# CONSIGNES DES TÂCHES:
(1) Recopiez à l'identique le passage du texte sur le marronnage qui commence par « L’économie de plantation, instaurée » et se termine par « main d’oeuvre servile. ».
(2) Prolongez le texte sur le marronnage à Maurice et à La Réunion au-delà de sa dernière phrase.

# EXTRAIT DE PAGE:

* * *

L’économie de plantation, instaurée dans les îles, répondait à une logique simple: pour produire beaucoup, il fallait beaucoup de bras. Or, comme les plantations avaient déjà recours à l’esclavage à petite échelle pour la production agricole et les travaux domestiques, les colons ne purent imaginer avoir recours à une autre ressource qu’à la main d’oeuvre servile.

L’esclavage domestique des débuts se transforma en un esclavage quasiment industriel. Le rapport numérique entre colons et esclaves devint vite disproportionné. Il y eut jusqu’à 9 ou 10 esclaves pour un colon, au plus fort de la période de servitude. Les plantations tournaient à plein régime, malgré les calamités naturelles qui s’abattaient souvent sur elles et la production était essentiellement destinée à l’exportation.

La main d’oeuvre servile, sous le joug des règles énoncées dans le Code Noir, était soumise à un traitement proprement odieux et à des sévices abominables en cas de désobéissance. La répression était destinée a réprimer toute velléité de révolte et les fuites étaient courantes, aussi tôt que les premières années de la colonisation hollandaise, dans le cas de Maurice. Dans le cas de La Reunion, les fuyards se retrouvaient vite dans un milieu naturel à la fois plus hostile et mieux protégé des battues. On donna à ces esclaves en fuite le nom de Marrons, tiré de l’espagnol cimarron…

Au début, ce furent surtout les bandes de Marrons qui descendaient sur les plantations pour les mettre à sac, soit dans un esprit de vengeance ou alors, ce qui est plus plausible, pour se ravitailler en nourriture et se procurer des armes. Daniel Vaxelaire décrit ainsi le sort des Marrons – ici ceux des hauts montagneux de La Réunion – comme étant loin d’être enviable…

« Là haut on dort sur la terre a l’abri de quelques branches, on ne mange chaud que rarement, il ne faut pas attirer l’attention par des feux ». Froid, famine, maladies, sont le lot des esclaves en fuite. Les mieux organisés se regroupaient dans des camps dans les lieux les plus inexpugnables (surtout à La Réunion) où ils survivaient de petit élevage et d’une agriculture de subsistance. Selon Daniel Vaxelaire, “plus à l’intérieur des terres, se trouvaient de grands villages (…) dont certains ont plusieurs centaines d’habitants”. Bien protégés, ces villages avaient des chefs dont l’ambition ultime était de s’unir en armée et, avec l’aide des esclaves des plantations, de fondre sur les villes et de repousser tous les colons à la mer!…

L’administration coloniale finit par organiser la riposte en lançant à leur poursuite des escouades composées de civils et de militaires. Ces opérations donnaient lieu à de véritables combats mais aussi à d’horribles exactions: les chasseurs qui étaient récompensés pour chaque Marron mort devaient fournir des preuves en rapportant les mains des victimes…

Chasseurs de Noirs s’introduit aussi au plus profond de ces rapports entre chasseurs créoles et esclaves en fuite. A la question de savoir s’il pourrait un jour se résoudre à descendre des montagnes pour se rendre, le vieux Mardane, Malgache Marron des hauts de La Réunion, répondit qu’il resterait « même si c’était pour manger des racines de manioc pour le restant de ses jours ». Avant d’ajouter, le regard perdu vers l’horizon: « mais si j’étais vraiment libre de mes actes, je taillerais le plus grand arbre que je pourrais trouver et quand il serait creusé j’y mettrais ma famile et mes amis et nous nous embarquerions vers le couchant où se trouve mon pays »… L’illusion de vivre sans entrave donnait finalement aux Marrons la force d’affronter la peur, le froid, la famine et les chasseurs. Elle leur donnait surtout le courage de résister à l’envie de se rendre aux colons.

* * *

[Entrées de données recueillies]

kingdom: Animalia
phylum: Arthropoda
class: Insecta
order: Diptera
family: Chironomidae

* * *

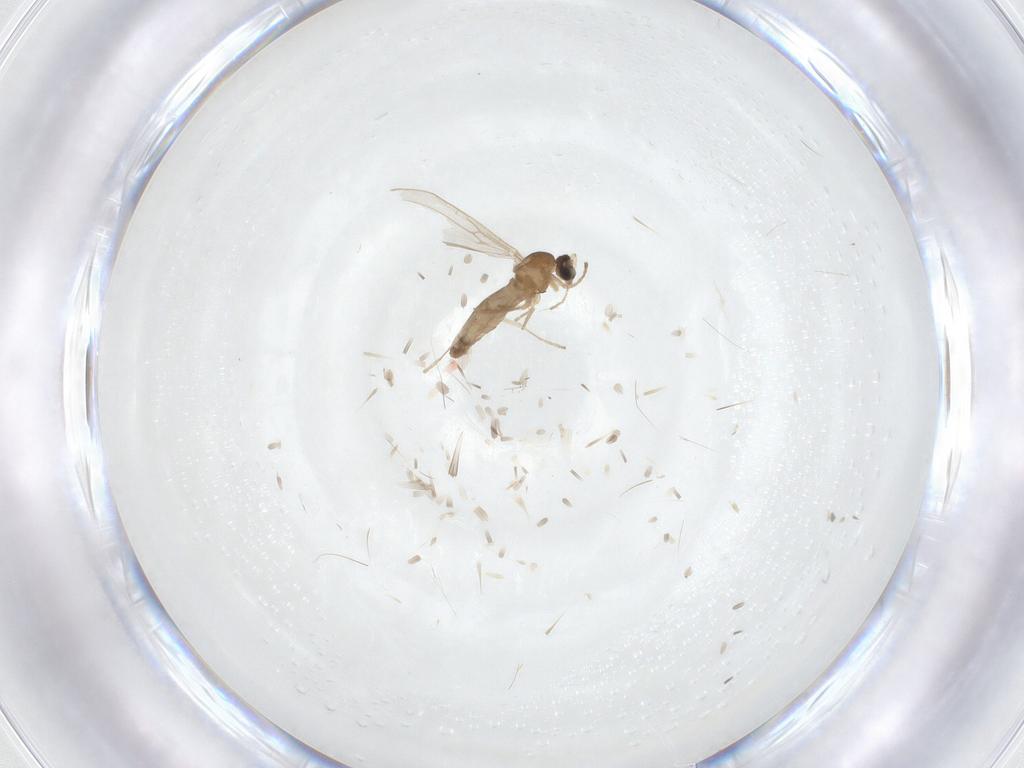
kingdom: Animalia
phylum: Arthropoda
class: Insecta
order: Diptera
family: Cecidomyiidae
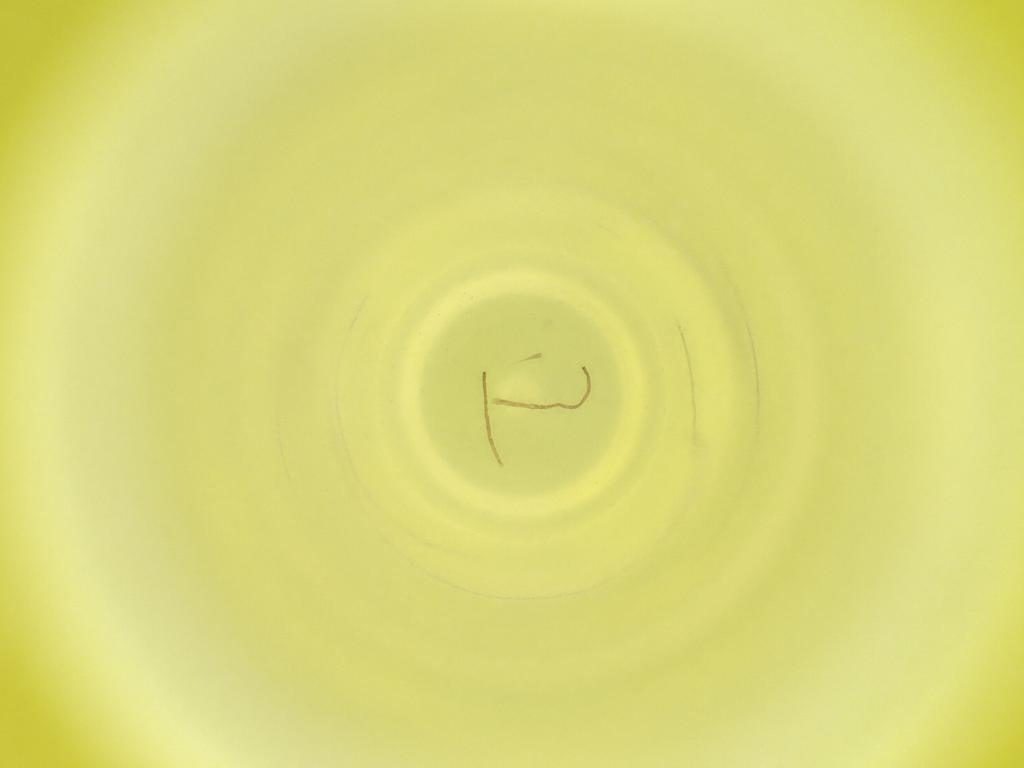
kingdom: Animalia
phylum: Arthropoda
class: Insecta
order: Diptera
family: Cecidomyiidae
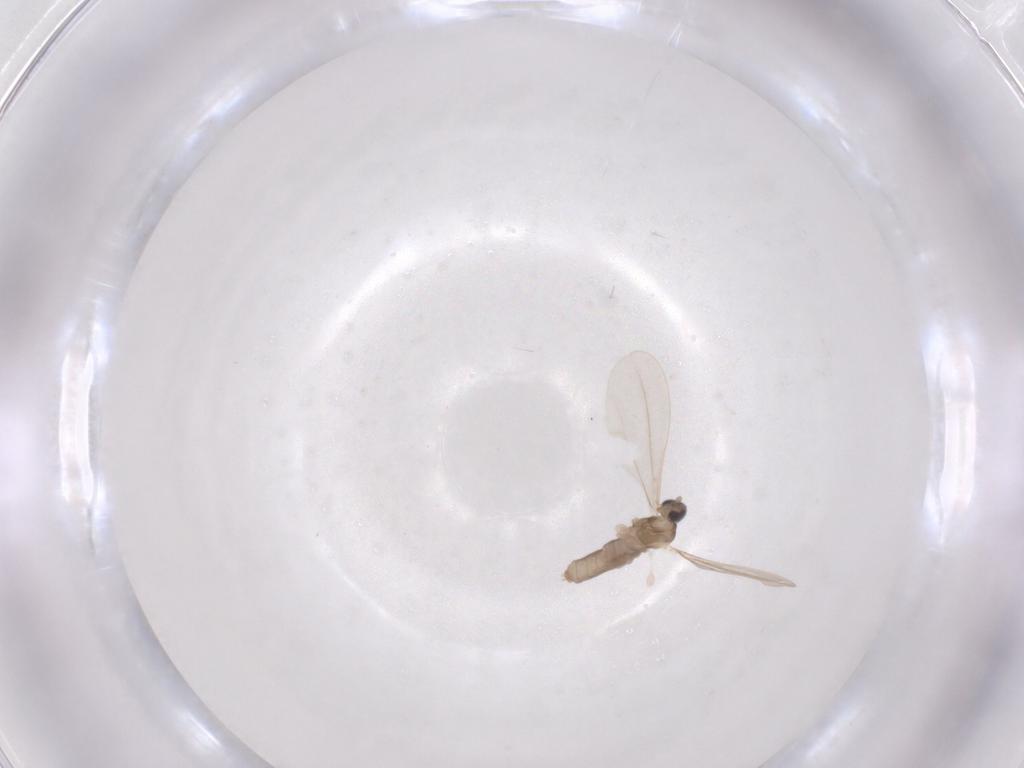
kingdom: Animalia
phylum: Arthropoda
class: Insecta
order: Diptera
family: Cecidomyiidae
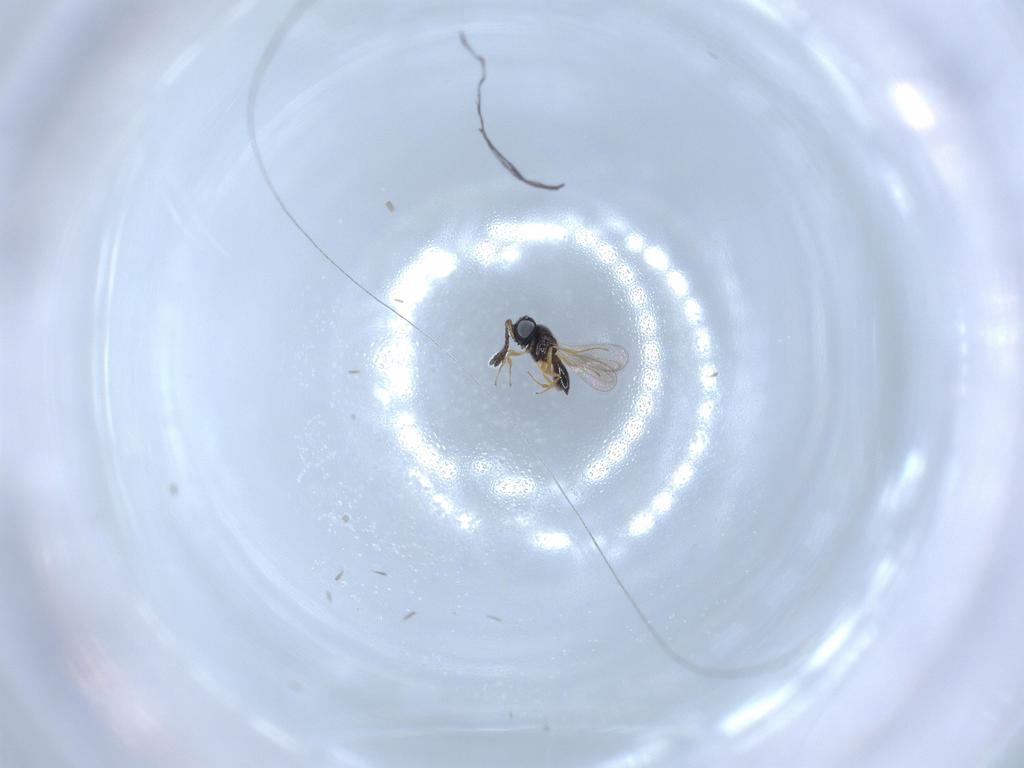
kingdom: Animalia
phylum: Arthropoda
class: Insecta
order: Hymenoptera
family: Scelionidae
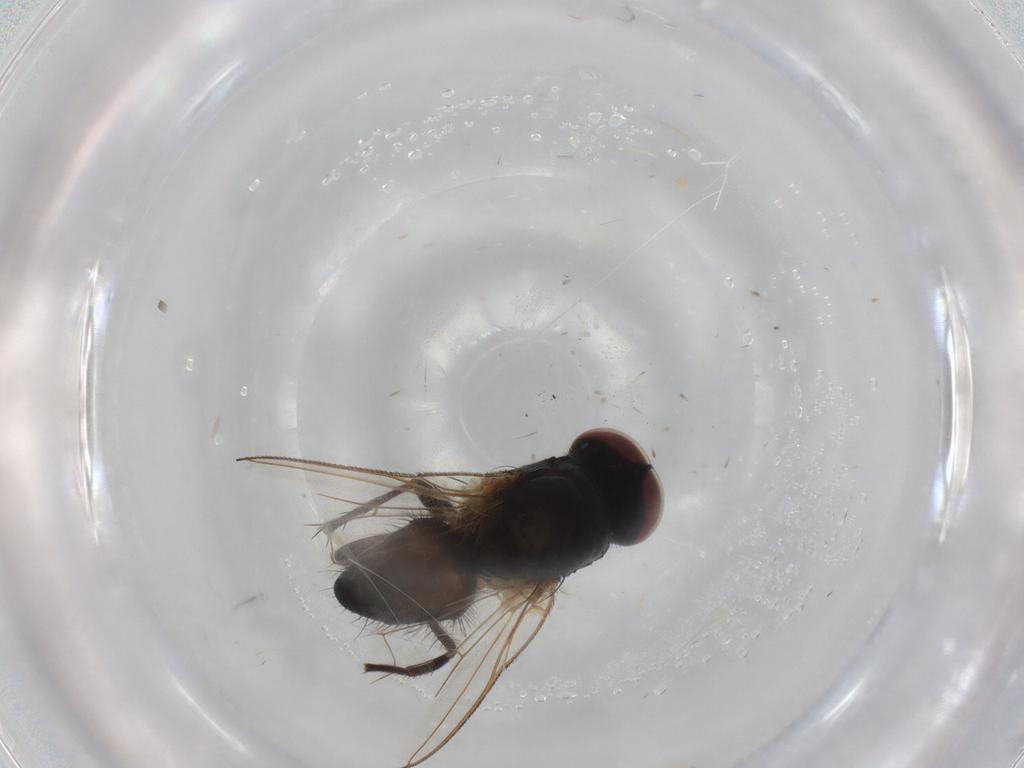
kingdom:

* * *

# RÉSULTATS DES TÂCHES:
(1)
L’économie de plantation, instaurée dans les îles, répondait à une logique simple: pour produire beaucoup, il fallait beaucoup de bras. Or, comme les plantations avaient déjà recours à l’esclavage à petite échelle pour la production agricole et les travaux domestiques, les colons ne purent imaginer avoir recours à une autre ressource qu’à la main d’oeuvre servile.

(2)
Les affrontement durèrent plusieurs decennies. Ils furent aussi durs à Maurice, même si la topographie de l’île se prêtait moins à la résistance, qu’à La Réunion. On ne sut jamais combien de morts il y eut à Maurice et à La Reunion. Quoiqu’il en soit, la lutte aurait pu avoir eu raison du pouvoir en place, comme une révolution avant l’heure. Mais elle ne fut pas livrée en vain. Car lorsque sonna le glas de la royauté en France, l’une des premières mesures qui fut prise par le conseil revolutionnaire fut d’abolir l’esclavage, comme une reconnaissance au combat des Marrons.